> **Document segment**

-=-=-

CHICAGO--The top contenders wrestling for the spotlight reserved for breakout cancer drugs at the ASCO Annual Meeting 2016 this year share a common distinguishing factor: They are designed to take a novel shot at a new target. And Ganymed Pharmaceuticals, a little-known German biotech backed by billionaire twins, rode that targeting trend straight to the center ring on Sunday.
Investigators on the drug say that Ganymed’s IMAB362 “can significantly extend median survival when added to standard chemotherapy--13.2 months vs. 8.4 months--for patients with advanced gastric cancer.” This therapy is the first drug that targets a protein called claudin18.2, and patients in the study with the highest levels of claudin18.2 had a significantly longer median overall survival rate: 16.7 months.
This study included 161 patients, setting the stage for a Phase III launch next year and a possible followup with regulators.
Claudin18.2 is a member of a family of proteins that plays a crucial role in creating “tight junctions” in cells, governing paracellular barriers. In tumors, though, these tight junctions become disrupted, scrambling their cellular role. And the same target can be found in other tumors, including pancreatic, lung, esophageal and ovarian.
Compared with chemotherapy alone, note researchers, the drug arm extended the median time to disease progression from 4.8 to 7.9 months; the median overall survival rate was stretched from 8.4 to 13.2 months. Among the patients with the highest levels of claudin18.2, the median overall survival was 16.7 months with IMAB362 and 9 months with chemotherapy alone.

-=-=-

> **The data**
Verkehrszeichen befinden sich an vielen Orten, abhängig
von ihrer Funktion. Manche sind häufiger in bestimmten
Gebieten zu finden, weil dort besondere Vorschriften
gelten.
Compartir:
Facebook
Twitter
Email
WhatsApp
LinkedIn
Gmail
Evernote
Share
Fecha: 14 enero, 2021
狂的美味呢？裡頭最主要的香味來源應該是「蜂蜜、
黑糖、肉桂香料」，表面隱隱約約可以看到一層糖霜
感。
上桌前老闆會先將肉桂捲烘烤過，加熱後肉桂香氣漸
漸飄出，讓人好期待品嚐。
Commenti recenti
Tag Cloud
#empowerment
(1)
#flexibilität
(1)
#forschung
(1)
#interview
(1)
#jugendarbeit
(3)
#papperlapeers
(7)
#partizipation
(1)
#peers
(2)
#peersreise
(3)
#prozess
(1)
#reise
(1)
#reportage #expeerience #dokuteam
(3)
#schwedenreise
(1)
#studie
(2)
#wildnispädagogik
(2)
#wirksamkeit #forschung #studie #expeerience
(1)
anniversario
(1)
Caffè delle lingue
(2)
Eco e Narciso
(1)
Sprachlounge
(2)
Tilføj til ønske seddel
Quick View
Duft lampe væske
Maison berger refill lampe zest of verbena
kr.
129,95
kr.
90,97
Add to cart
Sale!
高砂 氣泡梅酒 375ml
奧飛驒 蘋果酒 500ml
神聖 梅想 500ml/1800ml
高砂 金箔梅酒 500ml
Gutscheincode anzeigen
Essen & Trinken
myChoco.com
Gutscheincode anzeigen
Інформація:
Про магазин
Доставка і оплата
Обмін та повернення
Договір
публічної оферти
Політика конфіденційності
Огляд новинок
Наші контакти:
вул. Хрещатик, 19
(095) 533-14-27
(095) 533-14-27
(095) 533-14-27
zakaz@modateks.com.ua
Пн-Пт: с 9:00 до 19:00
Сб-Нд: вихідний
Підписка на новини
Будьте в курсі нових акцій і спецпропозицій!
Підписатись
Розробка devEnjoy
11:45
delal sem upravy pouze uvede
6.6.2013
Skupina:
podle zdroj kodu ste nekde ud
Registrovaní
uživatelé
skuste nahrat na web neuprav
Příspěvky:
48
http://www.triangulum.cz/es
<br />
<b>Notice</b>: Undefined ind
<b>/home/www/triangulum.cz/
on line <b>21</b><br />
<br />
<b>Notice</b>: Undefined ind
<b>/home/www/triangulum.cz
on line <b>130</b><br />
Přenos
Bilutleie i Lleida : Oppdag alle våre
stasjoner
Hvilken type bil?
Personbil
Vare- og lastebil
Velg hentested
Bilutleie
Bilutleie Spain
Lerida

-=-=-

> **Directions for this task**
Write out the stretch from "CHICAGO--The top contenders" through "ring on Sunday." in the report about the IMAB362 trial, word for word. Rely only on the report about the IMAB362 trial, not on the rows.

> **Response**
CHICAGO--The top contenders wrestling for the spotlight reserved for breakout cancer drugs at the ASCO Annual Meeting 2016 this year share a common distinguishing factor: They are designed to take a novel shot at a new target. And Ganymed Pharmaceuticals, a little-known German biotech backed by billionaire twins, rode that targeting trend straight to the center ring on Sunday.